Şiddete bulaşmış kişiler, okulda ise rehberlik bölümüne, işyerindeyse iş yeri hekimine yönlendirilmelidir. Okula ve işe devam edebilmesi için alması gereken psiko-sosyal destek planı hazırlanmalı ve titizlikle uygulanması sağlanmalıdır.
Cemiyette ya da aile içinde meydana gelen şiddet girişimleri ve zorbalıklar da benzer şekilde aile hekimleri üzerinden psiko-sosyal destek programlarına alınabilir.
Esasen öğretmen, muhtar, cami imamı, apartman görevlisi başta olmak üzere, mahalle bakkalından komşu teyzeye kadar herkes ailesine veya çevresine şiddet uygulayan zorbaları bilir.
Devlet bu bilgileri mağdurun lehine kullanmak ve şiddeti önlemek için kullanmalıdır.
Şiddetle mücadelede, yukarıda sayılanlar gibi onlarca pozitif alternatif mevcuttur.
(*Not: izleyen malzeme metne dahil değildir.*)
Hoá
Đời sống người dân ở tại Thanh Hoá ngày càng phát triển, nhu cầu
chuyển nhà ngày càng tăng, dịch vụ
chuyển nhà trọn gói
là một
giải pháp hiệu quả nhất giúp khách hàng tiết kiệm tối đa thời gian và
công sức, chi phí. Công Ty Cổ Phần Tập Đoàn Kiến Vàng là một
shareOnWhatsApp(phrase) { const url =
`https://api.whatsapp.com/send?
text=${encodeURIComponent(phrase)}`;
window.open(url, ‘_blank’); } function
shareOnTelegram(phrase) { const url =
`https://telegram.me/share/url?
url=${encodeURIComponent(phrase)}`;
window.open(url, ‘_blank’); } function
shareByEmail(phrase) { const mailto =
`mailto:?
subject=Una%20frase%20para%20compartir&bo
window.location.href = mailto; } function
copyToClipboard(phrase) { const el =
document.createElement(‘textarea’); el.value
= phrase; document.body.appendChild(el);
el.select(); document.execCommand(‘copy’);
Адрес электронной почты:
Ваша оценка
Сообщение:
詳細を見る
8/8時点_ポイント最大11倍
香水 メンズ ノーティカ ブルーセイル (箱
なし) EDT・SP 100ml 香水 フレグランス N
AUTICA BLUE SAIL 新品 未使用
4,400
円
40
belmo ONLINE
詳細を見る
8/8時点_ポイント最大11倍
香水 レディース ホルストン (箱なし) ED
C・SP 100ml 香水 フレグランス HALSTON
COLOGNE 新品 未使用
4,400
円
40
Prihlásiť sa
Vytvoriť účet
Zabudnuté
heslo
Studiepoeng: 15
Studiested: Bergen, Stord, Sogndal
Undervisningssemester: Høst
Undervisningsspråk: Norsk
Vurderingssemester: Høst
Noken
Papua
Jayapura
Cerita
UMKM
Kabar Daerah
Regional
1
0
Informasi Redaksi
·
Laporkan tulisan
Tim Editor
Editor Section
Ancak, bu vb. alternatif tedbir ve önerileri hayata geçirmek için öncelikle bakış açımızı ve mağdurun müracaatına dayalı işlem yapma paradigmasını değiştirmek, doğrudan şiddet ve zorbalara odaklanmak gerekir.
Şiddetle mücadele, emniyet ve adliye bürokrasisine terkedilmeyecek kadar ehemmiyetli ve karmaşık sosyal bir görevdir.
Ulusal ölçekte Şiddet ve Zorbalıklarla Mücadele Stratejisi ve Eylem Planı hazırlanmalı, psikolog, sosyal hizmet uzmanı gibi binlerce profesyonel şiddetle mücadele için mobilize edilmelidir.
Bu mücadeleyi; başta öğretmenler ve doktorlar olmak üzere diğer meslek elemanlarının öncülüğünde, mağdurları deşifre etmeden onların onurlarını zedelemeden yürütmeliyiz.